100 凪良ゆう 講談社
「流浪の月」以来の凪良ゆう。「流浪の月」で本屋大賞を受賞したと思ったけど、本作も本屋大賞受賞…ということは、二回とったのか。なんかすごい。
「流浪の月」とテイストは同じかも。男女関係、親子関係、隣人関係、などなどあらゆる人間関係が錯綜する中、人が出会うであろう様々な問題…仕事や男女差別やアルコールやヤングケアラー、虐待などなどが描かれる。その中で一生懸命生きている人間を描こうとしているのがわかる。
この物語を、いったいみんなどう受け止めるのかを知りたくなる。社会に出て出会う理不尽な女性差別や、恋人同士にいつの間にか芽生えてしまう依存、支配関係、親が子供におぶさってはばからない状況、教え子に避妊具を黙って渡す教師。それをリアルだと感じるのか、そんなことをわざわざ書くのかと鼻白むのか、こういうテーマが最近は受けるんだよね、と考えるのか・・・。
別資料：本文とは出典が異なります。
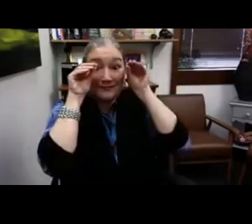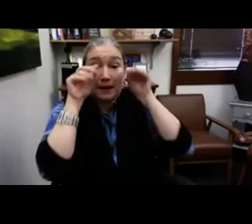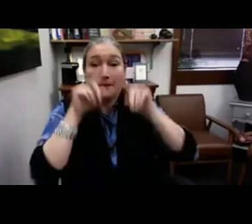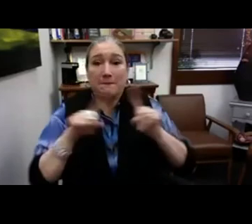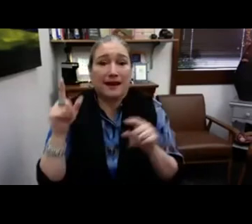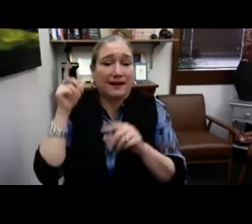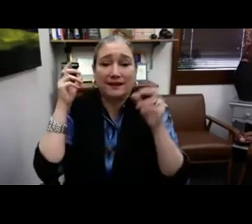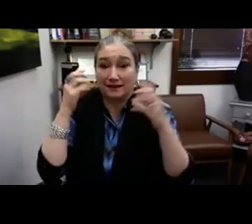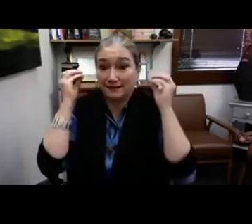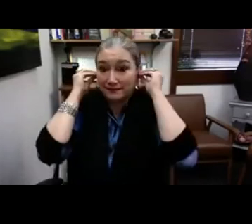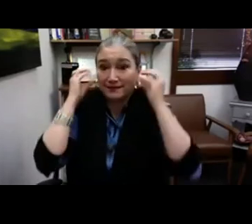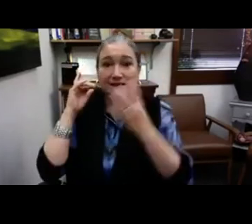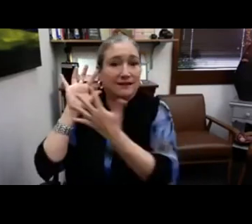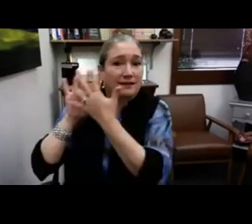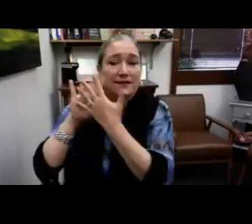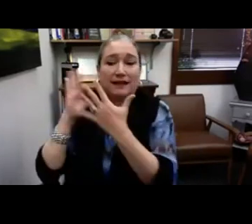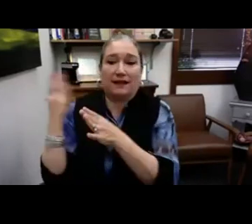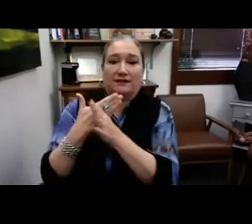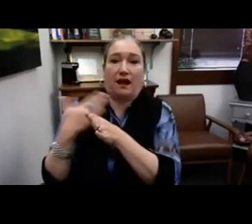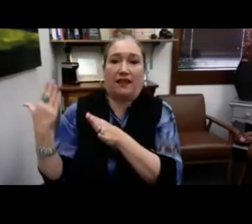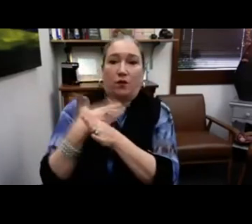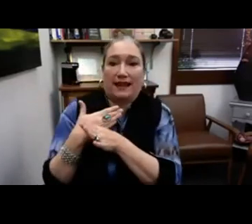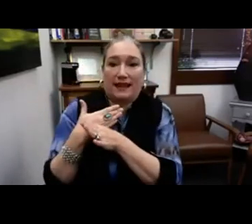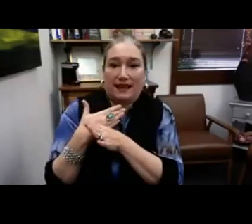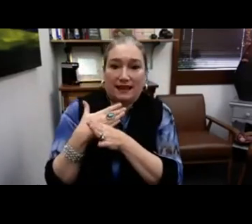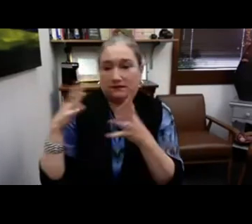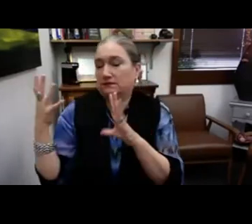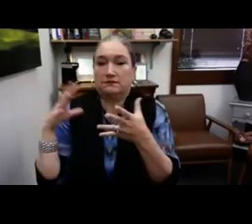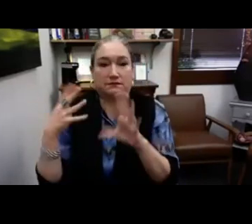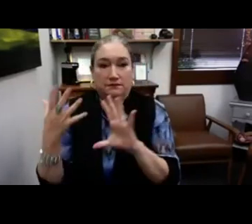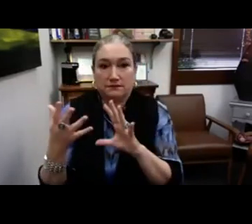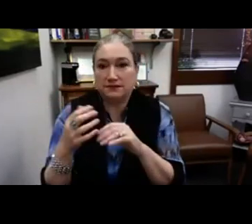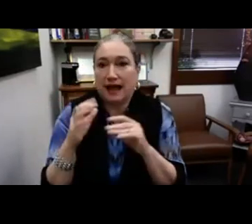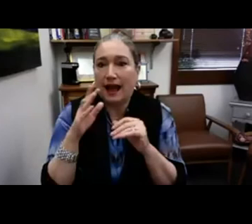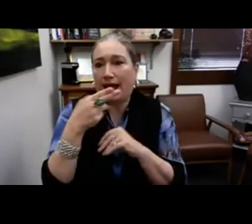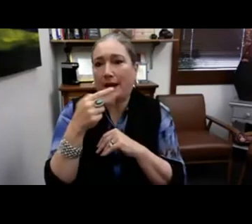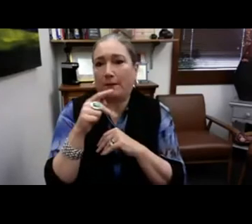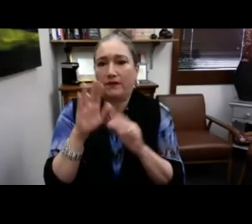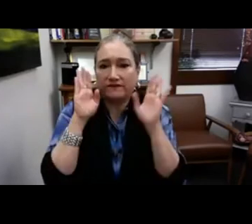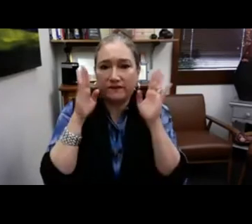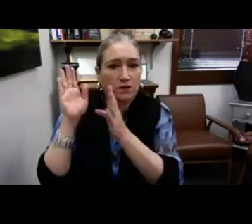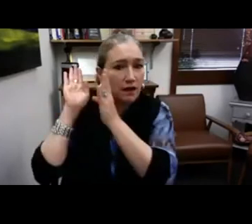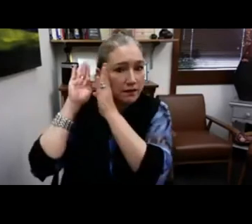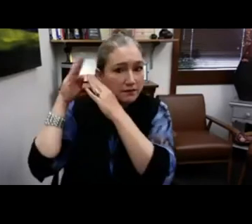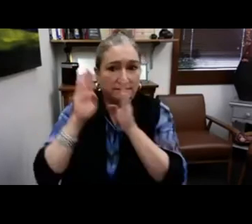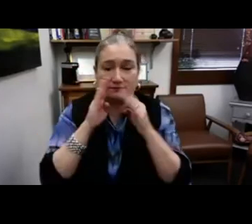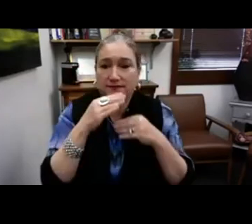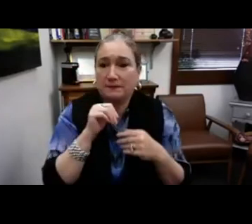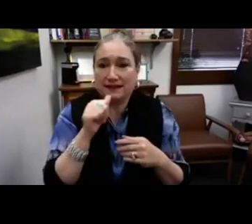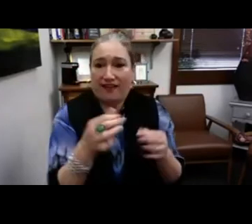And I was able to understand them and learn language. But when you put the FM system on me, it just got in the way.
私のような年代の女性にとっても、これらは結構リアルな問題ではあったし、でも、なかなか口に出せないことでもあった。そういうことを物語にがっつり書き込める時代になったのだなあという感慨がある。だが、それと同時に、しんどいよなあ、とも思う。そう思うのは、私がもう男女の恋愛などというものから現役を退いているからなのだろうか・・などとふと立ち止まってしまう。もうね、好きな人とすれ違ったり、言いたいことが言えなかったり、遠く離れたり、別の人と関わったり、そういうめんどくさい話は疲れるよなー、とどこかで思ってる自分に気づく。もっと幸せな物語が読みたい、と思うのは、私の個人的な感想。でも、この物語が本屋大賞を取るということは、みんな、こういう問題に真正面からまじめに向き合うパワーがあるんだなあ、それはすごいことだなあ、と思う。
LGBTの問題も、同性婚の話も、夫婦別姓制度も、私が若い頃には、冗談になるような夢の話だったのに、今はまじめに論議されている。まだ実現はしてないけどさ。そして実現してほしいと心から思うけどさ。でも、そういう問題にみんなが向き合うようになっただけでも、世の中は変わってきてるよなあ、と改めて思う。そういうことに対する世間の姿勢は変わってきたけれど、それでも、いつの時代も、人はすれ違うし、誤解しあうし、好きなのに傷つけあったりもする。親と子は苦しめ合ったりもする。それは永遠に変わらないことなのかな。
だとしても。みんな幸せになりたいよね、なってほしいよね。なんて思わずにはいられなかった。読み終えて、なんかしんみりしてしまった本だった。